Pellets are ground up whole hops, that are then pressed into a pellet form. The pressing creates a hop product with significantly less surface area than whole leaf hops. Therefore they have superior storage properties to other hops. The fact that they are ground up, means that once the pellets dissolve in the wort, the hop utilization goes up significantly because of the increased surface area of all the little bits. As a result you can’t just sub 1:1 pellet from whole leaf. Utilization can be improved from 10-25% with pellets over whole hops. So using more whole hops is required than pellets to get the same results.

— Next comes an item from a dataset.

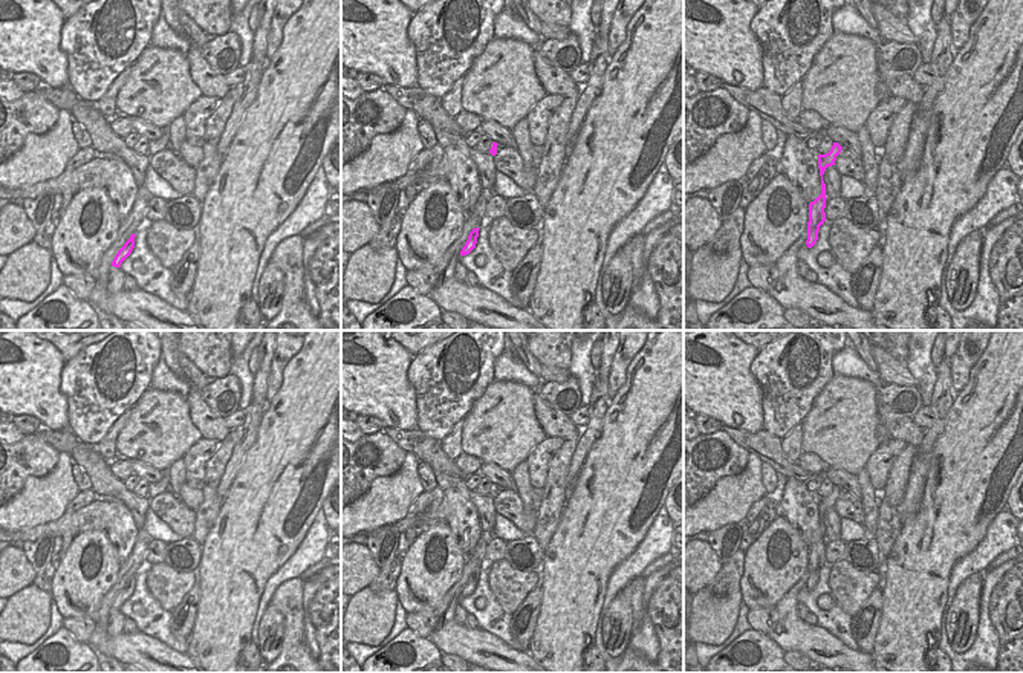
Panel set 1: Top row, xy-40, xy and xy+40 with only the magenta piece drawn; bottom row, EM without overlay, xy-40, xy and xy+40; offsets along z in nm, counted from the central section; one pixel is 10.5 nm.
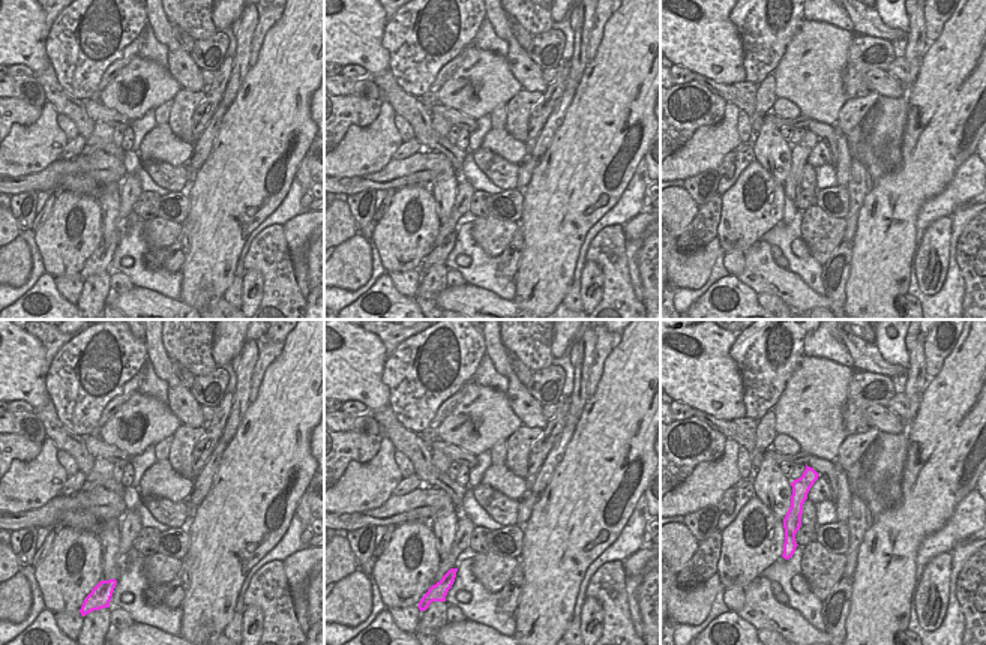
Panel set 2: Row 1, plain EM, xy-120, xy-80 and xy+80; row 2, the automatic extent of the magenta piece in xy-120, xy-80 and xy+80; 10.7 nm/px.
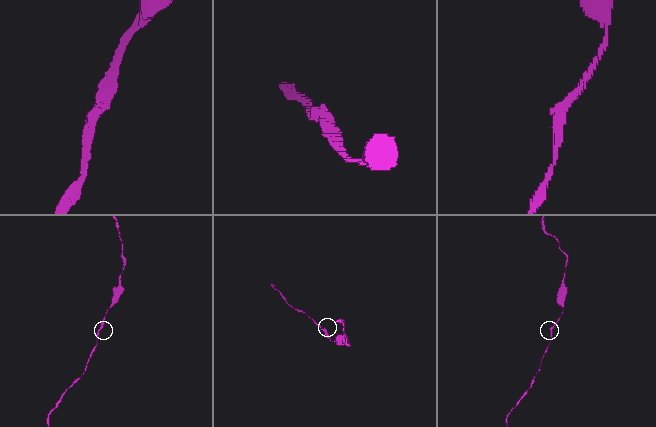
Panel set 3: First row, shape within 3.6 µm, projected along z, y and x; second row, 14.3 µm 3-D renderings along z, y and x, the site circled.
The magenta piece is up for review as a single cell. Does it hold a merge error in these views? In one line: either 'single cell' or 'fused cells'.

Hop plugs are whole hops that have been pressed (no grinding) into discs that are about a 1/2-3/4 inch thick and have a diameter slightly larger than a quarter. When they are plopped into the wort they slowly expand and will look like whole leaf hops in the kettle. The advantage to plugs is that the storage is improved (not as good as pellets) and there is less manipulation of the hop flower (again, no grinding). Plus, their hockey puck design is ideal for pick up games on the frozen lake down the street. I’m just kidding about that last point, but I thought I would try to sneak one by you.
Whole Leaf Hops:
Whole leaf hops are just virgin picked hops dried and put in a bag, hopefully vacuum sealed. This is where plugs and pellets start from. Whole leaf are great when they are freshest, but will have the shortest shelf-life. When using whole leaf hops its important to plan the brew carefully so that an open bag of while leaf is used rather quickly. Once exposed to air whole leaf hops degrade faster than the other two forms.
Personally, I am a pellet fan. The main reason for this is storage benefits. In the past I would buy hop pellets by the pound. They come in a airtight bag that is nearly impervious to gas exchange. Once opened I press and seal the bag the best I can, often with a binder clip or two. Then I put the bag in a large ziploc bag, pressed and sealed to remove more air. I store these double bagged hops in the freezer. I have found that I can use a bag of hops and still have fresh hop character within 6-9 as long as I am careful each time. I have used hops that are over a year old with this storage methods and detected little change in quality. Being sure to rotate the stock of hops and plan out the brew session to use older hops first keeps me from letting the hop pellets get too old.